> **Provided entries**:
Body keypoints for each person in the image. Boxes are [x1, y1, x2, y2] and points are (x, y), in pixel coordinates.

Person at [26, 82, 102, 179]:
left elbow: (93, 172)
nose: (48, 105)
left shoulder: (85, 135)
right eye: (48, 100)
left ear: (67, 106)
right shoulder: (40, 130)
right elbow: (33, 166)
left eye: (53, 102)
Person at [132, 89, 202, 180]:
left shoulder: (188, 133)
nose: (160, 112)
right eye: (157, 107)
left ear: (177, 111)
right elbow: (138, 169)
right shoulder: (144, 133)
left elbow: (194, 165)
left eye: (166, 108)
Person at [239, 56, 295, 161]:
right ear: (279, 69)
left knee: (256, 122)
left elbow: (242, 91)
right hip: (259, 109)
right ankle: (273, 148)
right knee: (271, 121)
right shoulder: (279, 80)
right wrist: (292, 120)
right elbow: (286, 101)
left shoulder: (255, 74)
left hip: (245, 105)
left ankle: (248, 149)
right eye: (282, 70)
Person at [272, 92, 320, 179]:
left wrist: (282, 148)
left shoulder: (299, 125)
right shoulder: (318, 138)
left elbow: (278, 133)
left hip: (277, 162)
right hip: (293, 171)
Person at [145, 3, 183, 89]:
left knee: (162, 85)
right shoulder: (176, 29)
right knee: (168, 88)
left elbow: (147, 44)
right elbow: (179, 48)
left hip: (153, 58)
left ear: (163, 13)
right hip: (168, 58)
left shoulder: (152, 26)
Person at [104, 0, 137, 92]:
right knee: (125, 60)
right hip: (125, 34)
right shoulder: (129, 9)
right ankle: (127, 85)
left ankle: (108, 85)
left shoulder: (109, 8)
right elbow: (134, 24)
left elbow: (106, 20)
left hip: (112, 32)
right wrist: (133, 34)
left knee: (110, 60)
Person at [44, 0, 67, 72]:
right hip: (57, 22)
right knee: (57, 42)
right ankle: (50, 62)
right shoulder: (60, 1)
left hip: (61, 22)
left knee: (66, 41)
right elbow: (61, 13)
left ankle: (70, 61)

> **Goal of the exercise**: Respond with the lines above, from the one that holds "right shoulder: (129, 9)" to the end of the listing, each repeated exactly, and with no other material.

> **Answer**:
right shoulder: (129, 9)
right ankle: (127, 85)
left ankle: (108, 85)
left shoulder: (109, 8)
right elbow: (134, 24)
left elbow: (106, 20)
left hip: (112, 32)
right wrist: (133, 34)
left knee: (110, 60)
Person at [44, 0, 67, 72]:
right hip: (57, 22)
right knee: (57, 42)
right ankle: (50, 62)
right shoulder: (60, 1)
left hip: (61, 22)
left knee: (66, 41)
right elbow: (61, 13)
left ankle: (70, 61)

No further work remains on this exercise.